I ended up getting pulled in a lot of different directions througout the day, and several people needed help with their cars and with pitting, so I didn't get as many pictures as I would have liked to. I didn't get enough video to even edit into anything more than a 30 second clip. So, here are the pictures......if anyone else has some, post up!

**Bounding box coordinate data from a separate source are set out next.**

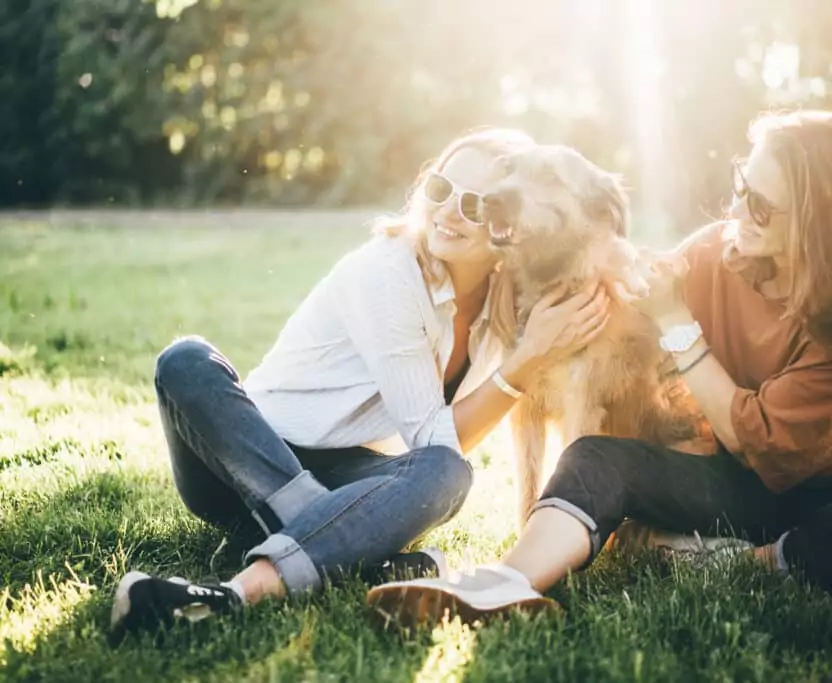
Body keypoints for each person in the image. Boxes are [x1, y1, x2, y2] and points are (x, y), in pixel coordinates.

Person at [366, 110, 832, 628]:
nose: (737, 210)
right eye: (741, 185)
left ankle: (723, 561)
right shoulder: (722, 251)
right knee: (593, 458)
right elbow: (636, 275)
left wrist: (678, 323)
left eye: (762, 206)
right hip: (742, 484)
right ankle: (505, 582)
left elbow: (769, 449)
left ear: (817, 225)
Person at [109, 128, 611, 638]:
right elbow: (430, 433)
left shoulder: (506, 294)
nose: (448, 212)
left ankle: (268, 569)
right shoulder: (387, 271)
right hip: (244, 461)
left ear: (508, 223)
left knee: (447, 473)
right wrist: (526, 361)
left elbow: (437, 451)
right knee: (185, 359)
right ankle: (327, 555)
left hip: (349, 475)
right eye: (440, 190)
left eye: (475, 205)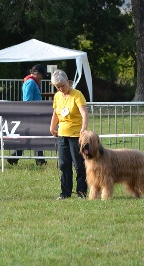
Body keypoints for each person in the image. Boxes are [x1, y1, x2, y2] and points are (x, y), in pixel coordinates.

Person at [49, 69, 88, 200]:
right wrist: (52, 127)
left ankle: (81, 192)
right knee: (64, 164)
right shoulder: (57, 96)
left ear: (68, 81)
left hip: (76, 134)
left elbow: (84, 113)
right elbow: (56, 113)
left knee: (79, 165)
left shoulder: (77, 94)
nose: (60, 89)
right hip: (62, 134)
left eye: (62, 86)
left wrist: (84, 128)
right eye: (57, 87)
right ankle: (65, 192)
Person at [7, 64, 47, 166]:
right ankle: (37, 159)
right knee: (33, 136)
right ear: (37, 73)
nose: (42, 78)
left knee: (31, 136)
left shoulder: (30, 82)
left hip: (32, 113)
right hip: (32, 113)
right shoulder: (31, 83)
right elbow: (28, 100)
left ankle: (15, 157)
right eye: (42, 75)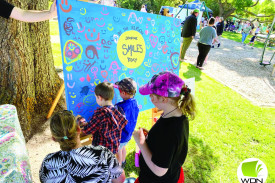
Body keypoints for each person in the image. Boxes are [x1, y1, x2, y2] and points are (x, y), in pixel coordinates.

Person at [133, 71, 196, 183]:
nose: (150, 97)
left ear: (164, 99)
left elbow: (159, 171)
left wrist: (141, 143)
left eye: (151, 95)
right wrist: (151, 138)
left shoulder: (171, 131)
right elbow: (166, 146)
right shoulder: (176, 115)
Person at [39, 110, 125, 183]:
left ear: (54, 139)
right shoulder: (103, 154)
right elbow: (120, 179)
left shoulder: (47, 163)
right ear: (78, 129)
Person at [81, 82, 128, 154]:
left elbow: (87, 130)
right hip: (113, 149)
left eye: (96, 97)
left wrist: (82, 122)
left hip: (101, 151)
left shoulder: (101, 113)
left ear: (99, 97)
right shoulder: (118, 110)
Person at [115, 78, 139, 167]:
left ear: (123, 93)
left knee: (118, 150)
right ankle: (123, 161)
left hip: (121, 135)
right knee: (123, 147)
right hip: (128, 133)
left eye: (119, 91)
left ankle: (119, 166)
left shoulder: (120, 107)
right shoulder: (134, 102)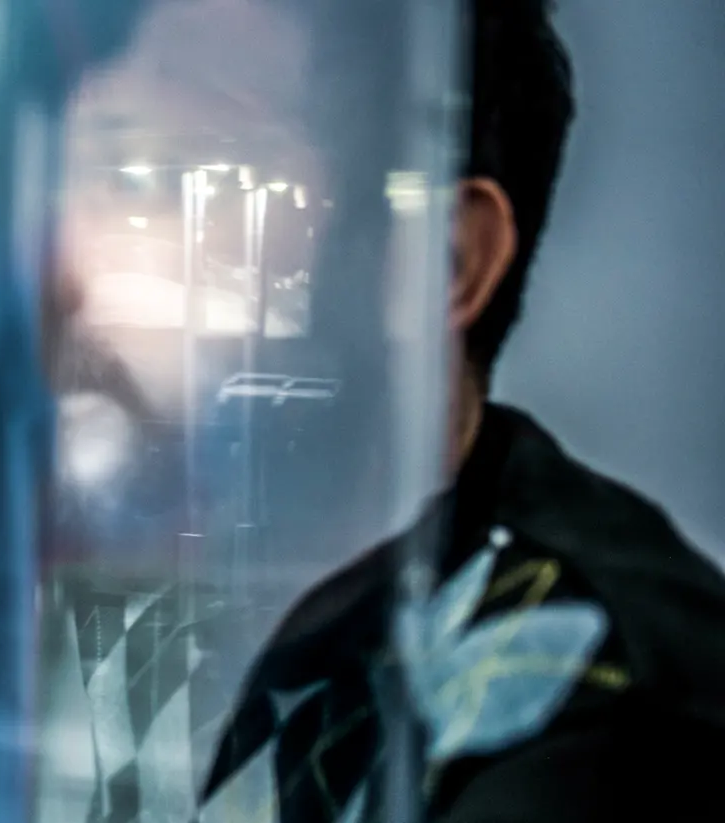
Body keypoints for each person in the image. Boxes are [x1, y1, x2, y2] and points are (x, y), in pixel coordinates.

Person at [185, 2, 725, 821]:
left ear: (445, 262)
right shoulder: (250, 584)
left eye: (206, 179)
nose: (75, 267)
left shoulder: (594, 708)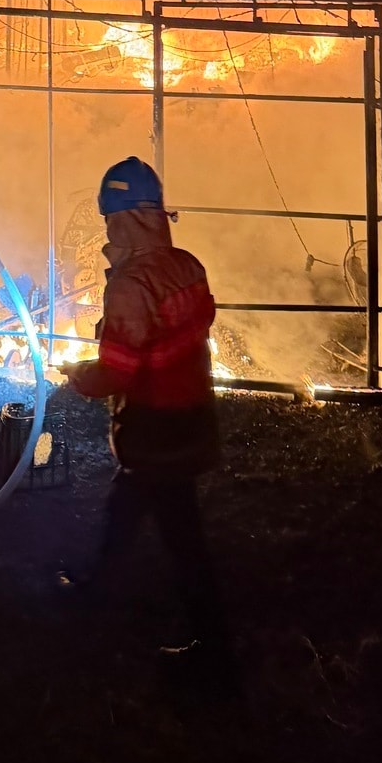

http://s193.photobucket.com/albums/z163/HoustonAreaRC/2008%20HARC%20Round%206%20at%20Gulf%20Coast%20Raceway/

these are for you Chris:


----------



## cjtamu (Sep 22, 2004)

LOL, thanks CV. Was your car as filthy as mine when you got home. That dust is everywhere.


----------



## Courtney Vaughan (Apr 11, 2007)

my friend, it must have been a REALLY long time since you ran an 1/8 scale, because as dirty as your car comes off at Mikes, it'll be twice as dirty at SS or the river track!


----------



## cjtamu (Sep 22, 2004)

Not dirt, dust. My tools are dusty, it's inside my chargers, everywhere. Never had that much dust at The River or S. Side.


----------



## Donnie Hayden (Mar 7, 2005)

I remember the mud pit at area 51....It would take me days to get my car clean.


----------



## Courtney Vaughan (Apr 11, 2007)

oh, you're right......that dust was everywhere.....did you notice I kept throwing a towel over my car & radio between heats......that kind of fine dust makes it's way into your motors, servos, radio, & everything. I think they should've watered the track a few times.


----------



## Courtney Vaughan (Apr 11, 2007)

This past weekend, my family and a bunch of relatives were actually out north of Cleveland staying at Chain-of-Lakes resort. I drove in for the race on Saturday and drove back that night. Our cabin overlooked a private lake, and about 15 feet below the deck was the lake. We had some critters checking us out all weekend! I got down on the shore not too far from them, but you can see that one of them was starting to walk up on the bank, so I figured it was time to get going! We caught some fish and dangled it in front of them and man, they're quick! It was a little creepy with these things right outside at first, but you got used to it. Just for reference to size, there's a picture of one in the water with a 1x1x2 cinder block next to it.....and that was the smaller one!


----------



## Gary (May 21, 2004)

I used to camp there all the time many years ago. Back then they sometimes ran 6 foot long. Looks like they grew! lol


----------



## Courtney Vaughan (Apr 11, 2007)

I just wanted to re-iterate that I had a great time this past weekend........regardless of whether I won, or if I would have DNF'd, I really enjoyed it! Hope everyone else did too!

We all need to make sure and thank the track owners/managers!


----------